__TASK TO CARRY OUT__
Give back the records that follow exactly, images excluded.

**** EXTRACTED MATERIAL

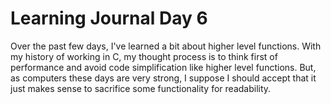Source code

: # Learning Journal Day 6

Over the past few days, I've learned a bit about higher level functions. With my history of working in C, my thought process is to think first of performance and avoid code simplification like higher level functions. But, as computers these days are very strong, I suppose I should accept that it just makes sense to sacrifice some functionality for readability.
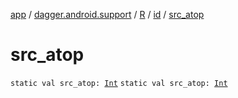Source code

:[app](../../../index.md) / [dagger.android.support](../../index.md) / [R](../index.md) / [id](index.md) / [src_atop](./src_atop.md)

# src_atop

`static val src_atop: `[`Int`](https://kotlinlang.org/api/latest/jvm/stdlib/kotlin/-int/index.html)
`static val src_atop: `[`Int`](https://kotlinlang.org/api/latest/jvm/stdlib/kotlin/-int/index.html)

********

__SOLUTION BELOW__
Source code

: # Learning Journal Day 6

Over the past few days, I've learned a bit about higher level functions. With my history of working in C, my thought process is to think first of performance and avoid code simplification like higher level functions. But, as computers these days are very strong, I suppose I should accept that it just makes sense to sacrifice some functionality for readability.
Source code

:[app](../../../index.md) / [dagger.android.support](../../index.md) / [R](../index.md) / [id](index.md) / [src_atop](./src_atop.md)

# src_atop

`static val src_atop: `[`Int`](https://kotlinlang.org/api/latest/jvm/stdlib/kotlin/-int/index.html)
`static val src_atop: `[`Int`](https://kotlinlang.org/api/latest/jvm/stdlib/kotlin/-int/index.html)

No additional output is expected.